Hand­tü­cher rich­tig wa­schen

Handtücher sollen auch nach vielen Waschgängen weich, saugfähig und farbintensiv bleiben. Der Unterschied liegt oft in kleinen Details.
 AM 15.09.2025
Handtuch

Handtücher waschen: So geht’s richtig

Handtücher sollen auch nach vielen Waschgängen weich, saugfähig und farbintensiv bleiben. Der Unterschied liegt oft in kleinen Details: Wer auf das richtige Waschprogramm, die passende Temperatur und schonende Pflege achtet, verlängert die Lebensdauer seiner Handtücher deutlich. Mit wenigen Routinen bleibt das Material weich, hygienisch sauber und farbstabil.

Handtücher richtig waschen


Inhaltsverzeichnis



Handtücher richtig sortieren

Wer Handtücher vor dem Waschen sortiert, schützt sie vor Verfärbungen und erhält die Struktur der Fasern. Weiße Handtücher bleiben am strahlendsten, wenn sie zusammen mit heller Wäsche gewaschen werden. Bunte Handtücher behalten ihre Leuchtkraft, wenn sie mit ähnlichen Farben kombiniert werden. Das richtige Waschprogramm hängt vom Material ab: Baumwolle ist robust und verträgt meist das Standardprogramm, Mikrofasertücher benötigen eine schonendere Behandlung im Pflegeleicht- oder Schonwaschgang bei maximal 40 °C. Ein Blick auf das Pflegeetikett liefert verlässliche Hinweise. Neue Handtücher sollten vor dem ersten Gebrauch separat gewaschen werden, um Flusen zu entfernen und die Saugfähigkeit zu verbessern.


Kurzübersicht: Sortieren & Vorbereiten

  • Weiße Handtücher nur mit weißer Wäsche waschen.
  • Bunte Handtücher bei 40 °C, gelegentlich bei 60 °C für mehr Frische.
  • Mikrofasertücher im Schonwaschgang bei 30–40 °C reinigen.
  • Pflegeetikett beachten.
  • Neue Handtücher separat waschen.

Waschmaschine optimal beladen

Handtücher nehmen besonders viel Wasser auf, deshalb sollte die Waschmaschine nicht vollgestopft werden.
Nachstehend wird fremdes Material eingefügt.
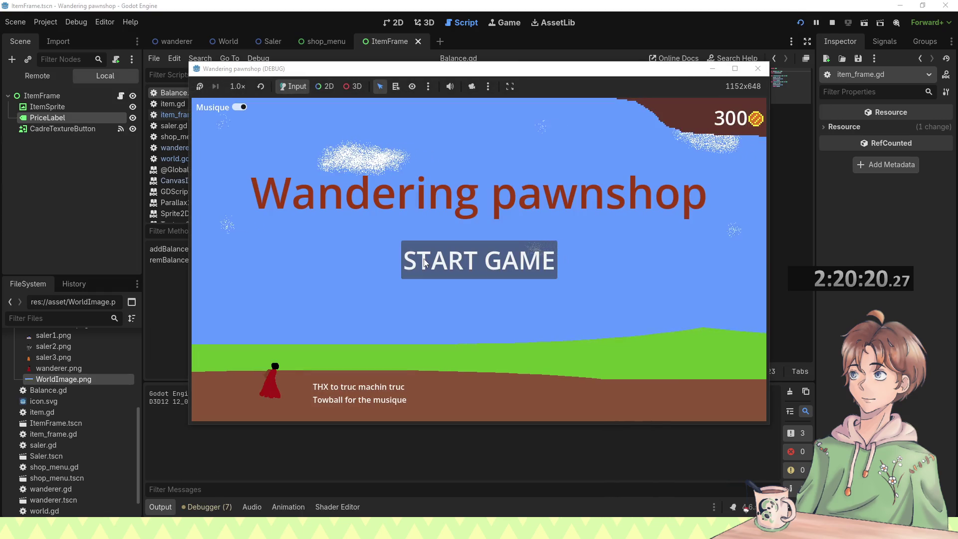
{"action": "left_click", "coordinate": [433, 249]}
Etwa 20 % der Trommel sollten frei bleiben, eine Handbreit Platz zwischen Wäsche und Trommeloberkante ist ideal. So werden Waschmittelreste gründlich ausgespült, die Textilien geschont und die Maschine bleibt länger intakt. In eine 7-kg-Waschmaschine passen meist sechs bis acht normale Frottierhandtücher. Wer zu viel hineinlegt, riskiert unzureichende Reinigung und Waschmittelrückstände. Handtücher sollten außerdem nicht mit stark fusselnden Materialien wie Fleece oder Wolle gewaschen werden. Für eine volle Maschine können sie problemlos mit Baumwollbettwäsche oder Geschirrtüchern kombiniert werden, sofern Farben und Temperatur (60 °C) übereinstimmen.

Empfehlung Details
Füllmenge beachten Trommel nur bis zu 80 % beladen (so bleibt eine Handbreit Platz oben).
Handtuchanzahl In eine 7-kg-Maschine passen 6–8 Frottierhandtücher.
Materialien trennen Fleece oder Wolle separat waschen, da sie stark fusseln.
Beladung anpassen Bei halber Trommel mit Bettwäsche/Geschirrtüchern ergänzen (60 °C).

Waschprogramm und Temperatur einstellen

Die Kombination aus Waschprogramm und Temperatur entscheidet über Hygiene und Haltbarkeit. Für Baumwollhandtücher eignet sich das Baumwollprogramm bei 60 °C, so werden Bakterien und Gerüche zuverlässig entfernt. Farbige Handtücher bleiben im Buntwäscheprogramm bei 40 °C besonders schön, gelegentlich sind auch 60 °C möglich. Mikrofaserhandtücher benötigen niedrigere Temperaturen (30–40 °C im Schonwaschgang), um ihre feinen Fasern zu schützen. In Ausnahmefällen, etwa bei Krankheit oder starker Verschmutzung, ist Kochwäsche bei 90 °C sinnvoll. Wer besonderen Wert auf Hygiene legt, nutzt zwei- bis dreimal pro Jahr das Hygienespülprogramm. Ein kurzer Blick aufs Pflegeetikett hilft dabei, Unsicherheiten bei der Wahl von Waschprogramm und Temperatur auszuschließen.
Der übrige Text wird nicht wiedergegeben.